The therapeutic utility of the nitric oxide (NO) signalling pathway has long been recognised with nitrovasodilators employed in the treatment of cardiovascular disorders such as angina, hypertension, stroke and heart failure for over 100 years. The clinical efficacy of traditional NO donors however, has been limited due to susceptibility to tolerance development, decreased effectiveness under oxidative stress and cytotoxic effects. Excitingly, nitroxyl (HNO) donors and NO-independent soluble guanylyl cyclase (sGC) activators are rapidly emerging as novel pharmacological agents with therapeutic advantages over traditional NO donors in cardiovascular disease (Irvine et al., 2008, Stasch et al., 2006). Our studies have highlighted vasoprotective actions of these novel NO mimetics (Bullen et al., 2011). Thus like NO, HNO donors and sGC activators (i.e. BAY 58-2667) serve as potent vasorelaxants (including human arteries), inhibit platelet aggregation and suppress vascular superoxide generation. However, in contrast to NO, these novel NO mimetics are resistant to scavenging by superoxide and vascular tolerance development and BAY 58-2667 preferentially targets the oxidized/heme-free form of sGC which predominates in disease. As such, the efficacy of HNO donors and sGC activators may be preserved under conditions of oxidative stress. Indeed we have shown that the vasoprotective (vasorelaxant, anti-aggregatory) actions of HNO are sustained, and those to BAY 58-2667 enhanced, in the setting of hypertension (spontaneously hypertensive rat) and hypercholesterolemia (apolipoprotein E-deficient mice). In conclusion, HNO donors and NO-independent sGC activators offer considerable advantages over traditional NO donors due to their preserved bioavailability in oxidative stress, lack of tolerance development and favourable vasoprotective properties and may provide innovative pharmacotherapy for the treatment of vascular disease.

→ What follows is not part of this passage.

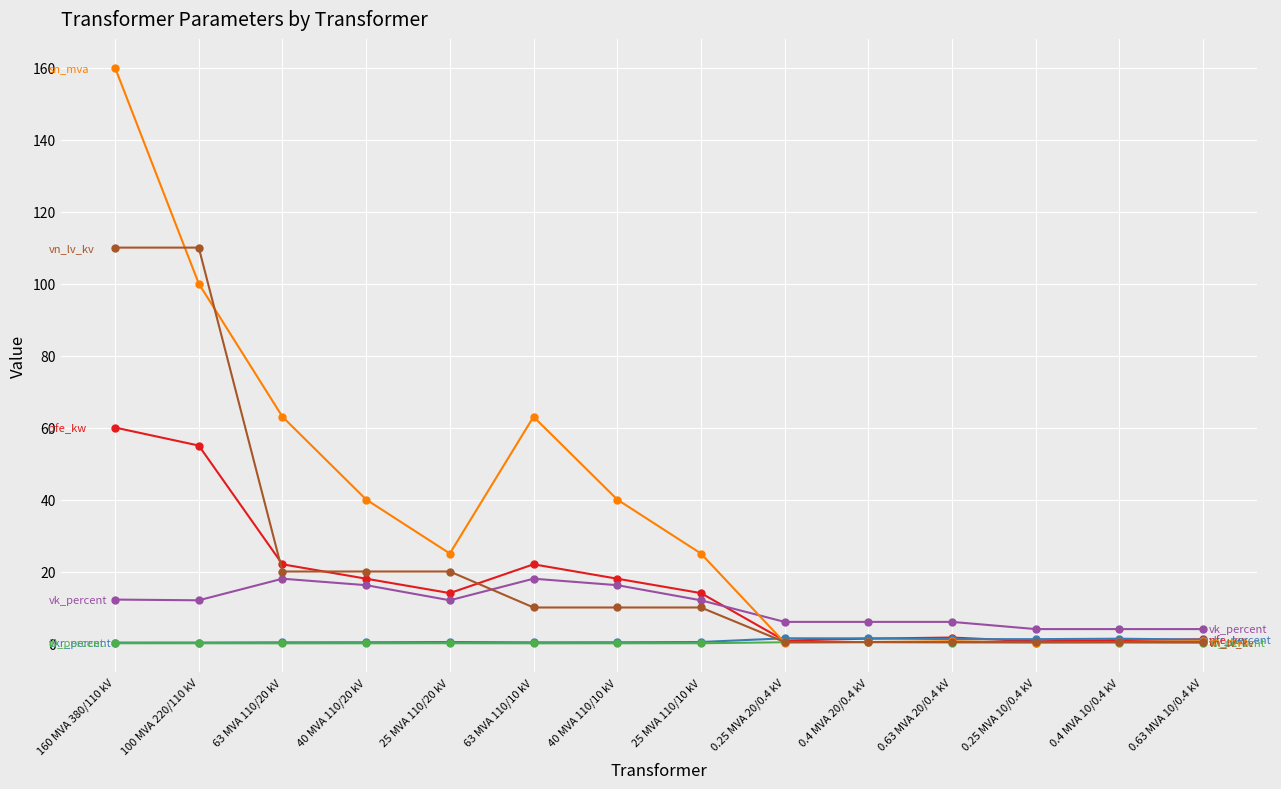

What is the label of the 10th point from the left?

0.4 MVA 20/0.4 kV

Bullen ML, Miller AA, Andrews KL, Irvine JC, Ritchie RH, Sobey CG, Kemp-Harper BK. (2011) Nitroxyl (HNO) as a vasoprotective signaling molecule. Antioxidants & Redox Signaling 14: 1675-168.

Irvine JC, Ritchie RH, Favaloro JL, Andrews KL, Widdop RE, Kemp-Harper BK. (2008) Nitroxyl (HNO): the Cinderella of the nitric oxide story. Trends in Pharmacological Sciences 29: 601-08.

Stasch JP, Schmidt PM, Nedvetsky PI, Nedvetskaya TY, H S AK, Meurer S, Deile M, Taye A, Knorr A, Lapp H, Müller H, Turgay Y, Rothkegel C, Tersteegen A, Kemp-Harper B, Müller-Esterl W, Schmidt HH. (2006) Targeting the heme-oxidized nitric oxide receptor for selective vasodilatation of diseased blood vessels. Journal of Clinical Investigation 116: 2552-61.